Alfred patented this mixture in 1867 as “Dynamite”. Alfred made the public demonstration of this new explosive at a quarry in Redhill, Surrey, England. This mixture significantly reduced the risk of accidental detonation while maintaining the explosive power of nitroglycerine.

Alfred had constructive uses for dynamite in mind when he set out to invent a safe and convenient explosive which led to the invention of Dynamite. But it came to be used extensively in warfare. As a result, ironically, though he was a pacifist by nature, he had established nearly ninety factories for producing explosives that were used in warfare! The invention of dynamite and his investments in his brothers’ oil ventures in Baku, Azerbaijan and Cheleken, Turkmenistan had made Alfred wealthy. But he himself was deeply troubled by the destructive applications of his invention.
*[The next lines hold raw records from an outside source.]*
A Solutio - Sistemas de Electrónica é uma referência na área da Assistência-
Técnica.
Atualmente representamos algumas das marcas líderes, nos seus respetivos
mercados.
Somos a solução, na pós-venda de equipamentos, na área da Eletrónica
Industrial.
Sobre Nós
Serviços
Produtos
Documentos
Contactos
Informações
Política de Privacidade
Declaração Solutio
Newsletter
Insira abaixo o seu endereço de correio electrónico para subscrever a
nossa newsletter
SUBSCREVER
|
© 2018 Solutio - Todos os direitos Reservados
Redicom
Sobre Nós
In 1888, when Alfred Nobel’s brother died – Ludwig Nobel – many newspapers mistakenly published obituaries of Alfred Nobel. One of them stated it as, “the merchant of death is dead.” It went on to say that he had invented a way of killing more people faster. This public perception of him disturbed Alfred.

The premature obituary prompted him to establish the Nobel Prizes through his will. He signed his will in 1895 and the inaugural prizes were given in 1901. The prizes were established for honouring those who have made significant contributions to humanity in the fields of physics, chemistry, medicine, literature, and peace*2.

The serendipitous invention of dynamite transformed the world with its practical applications in industry and its impact on innovation. Despite the controversy about its use in warfare, dynamite continues to be a symbol of Nobel’s ingenuity. Apart from the patent on Dynamite, Alfred Nobel was issued 355 patents internationally.

*1 Nitroglycerine is also used as a vasodilator, a medicine that opens or dilates blood vessels, to treat or as a prophylactic for angina pectoris in cardiovascular diseases.

*2 Nobel Memorial Prize in Economic Sciences – award was established in 1968 by an endowment “in perpetuity” from Sweden’s central bank, Sveriges Riksbank, to commemorate the bank’s 300th anniversary and not by Nobel himself. Laureates in the Prize in Economic Sciences are selected by the Royal Swedish Academy of Sciences.